取り組む課題 —
1/ 本文によると、レリーフにするために選抜されたモチーフはいくつか。
2/ 本文の「鋳金研究室に着任して1年が経」から「ュメントについて紹介したい。」までをすべて、「時計塔」を「時計台」に置き換えて書いてください。

鋳金研究室に着任して1年が経つ。18年ぶりの古巣だったが、工房の設備や実習内容は昔と比べて大きな変化は無く、すぐに慣れることができた。ただ、タイミングが良くも悪くも前職の関係からある事業を任されたことで、着任1年目は怒涛の日々となった。前職では“藝大ファクトリーラボ”の特任助教として、取手キャンパスの共通工房を基点とした様々な事業をマネジメントしたり、制作者となったりして進めていた。そのご縁で取手市から現在再開発している駅西口の時計塔を藝大で制作してほしいとの依頼を受けたのだった。このコラムでは、先日完成したこの時計モニュメントについて紹介したい。
取手に住み始めて今年で17年目になり、だいぶこの土地にも馴染んできた気がする。特に藝大があり私が住んでいる小文間は古い土地で大きな木を囲む森が点在する(私の家からは頻繁にフクロウの声が聞こえる)。川も近く生物の生息地と人々の生活圏が近い。そんなイメージを具現化するため、一緒につくること「協働」によって、この風土の中で共に生きていくこと「共生」を形にできないかと考えた。取手市の文化芸術課の協力を得て、市内の小中学校すべてに、また、駅ビルのアトレ内にある“たいけん美じゅつ場”にも募集箱を設置して、一般からも図案を募集した。内容は、「あなたが取手で見た動物、植物、昆虫などを絵で描いてください。どこで見たか、その時どういう気持ちだったかも言葉で書いてください。」というもの。その結果、600超もの個性溢れる図案が集まった。これは嬉しい悲鳴で、全てを形にすることはできない。断腸の思いで選抜した82個のモチーフのたどたどしくも魅力的な、味わいのある鉛筆の線を丁寧にレリーフに起こした。左右に配した鳥は空間へと、月は時間へと広がるイメージに繋がる。それらが集まって時計の周りを囲み1本の樹の姿となる。アルミニウムの鋳造は全て上野の鋳金研究室でスタッフや学生と共に行い、仕上げや溶接は取手の共通工房で行った。つまり純藝大産である(時計本体はシチズンTIC株式会社に委託した)。この82個のモチーフにはそれぞれに、この土地と今という時間に結びついたストーリーが含まれている。この制作に関わりをもってくれた沢山の人達が、この時計モニュメントがどのようにつくられたかのストーリーをも語り継いでいってくれたらと思う。

グラフの短答課題 —
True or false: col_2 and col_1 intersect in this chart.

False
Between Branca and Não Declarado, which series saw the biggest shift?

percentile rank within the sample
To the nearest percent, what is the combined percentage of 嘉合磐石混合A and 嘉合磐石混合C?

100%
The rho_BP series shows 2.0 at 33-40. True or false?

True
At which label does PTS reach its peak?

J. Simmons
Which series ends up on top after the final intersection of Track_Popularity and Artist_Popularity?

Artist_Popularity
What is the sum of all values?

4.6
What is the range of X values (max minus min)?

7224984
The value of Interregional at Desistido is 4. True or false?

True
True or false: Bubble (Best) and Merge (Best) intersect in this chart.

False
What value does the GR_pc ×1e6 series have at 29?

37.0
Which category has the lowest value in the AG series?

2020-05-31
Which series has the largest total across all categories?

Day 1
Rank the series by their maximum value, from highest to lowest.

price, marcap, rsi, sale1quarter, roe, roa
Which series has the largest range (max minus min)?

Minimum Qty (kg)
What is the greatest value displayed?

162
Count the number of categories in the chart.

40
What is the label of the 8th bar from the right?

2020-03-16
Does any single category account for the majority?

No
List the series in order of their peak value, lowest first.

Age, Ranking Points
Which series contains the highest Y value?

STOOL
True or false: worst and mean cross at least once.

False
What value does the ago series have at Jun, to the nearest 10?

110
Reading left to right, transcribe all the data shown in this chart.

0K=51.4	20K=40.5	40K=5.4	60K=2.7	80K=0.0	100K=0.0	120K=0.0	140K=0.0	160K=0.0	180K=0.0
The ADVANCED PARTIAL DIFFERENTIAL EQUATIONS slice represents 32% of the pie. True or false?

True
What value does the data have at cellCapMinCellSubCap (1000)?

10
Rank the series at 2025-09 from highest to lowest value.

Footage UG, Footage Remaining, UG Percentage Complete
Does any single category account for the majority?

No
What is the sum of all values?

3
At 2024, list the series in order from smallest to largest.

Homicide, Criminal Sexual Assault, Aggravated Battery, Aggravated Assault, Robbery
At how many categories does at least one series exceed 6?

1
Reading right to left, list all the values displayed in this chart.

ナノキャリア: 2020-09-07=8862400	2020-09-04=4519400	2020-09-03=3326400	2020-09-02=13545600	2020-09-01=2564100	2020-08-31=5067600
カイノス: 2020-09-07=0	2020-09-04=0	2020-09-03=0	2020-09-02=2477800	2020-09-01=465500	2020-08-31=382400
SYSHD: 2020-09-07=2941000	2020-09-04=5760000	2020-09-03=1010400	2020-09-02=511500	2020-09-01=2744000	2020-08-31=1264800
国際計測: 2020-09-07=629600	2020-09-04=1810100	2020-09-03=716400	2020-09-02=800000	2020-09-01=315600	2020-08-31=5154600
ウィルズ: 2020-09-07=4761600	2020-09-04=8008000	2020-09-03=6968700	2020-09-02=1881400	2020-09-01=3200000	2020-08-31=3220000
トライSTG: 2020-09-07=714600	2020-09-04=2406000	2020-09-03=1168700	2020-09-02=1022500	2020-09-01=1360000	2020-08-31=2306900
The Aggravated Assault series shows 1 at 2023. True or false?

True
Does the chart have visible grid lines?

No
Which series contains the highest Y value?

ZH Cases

解答 —
1/ 82個

2/
鋳金研究室に着任して1年が経つ。18年ぶりの古巣だったが、工房の設備や実習内容は昔と比べて大きな変化は無く、すぐに慣れることができた。ただ、タイミングが良くも悪くも前職の関係からある事業を任されたことで、着任1年目は怒涛の日々となった。前職では“藝大ファクトリーラボ”の特任助教として、取手キャンパスの共通工房を基点とした様々な事業をマネジメントしたり、制作者となったりして進めていた。そのご縁で取手市から現在再開発している駅西口の時計台を藝大で制作してほしいとの依頼を受けたのだった。このコラムでは、先日完成したこの時計モニュメントについて紹介したい。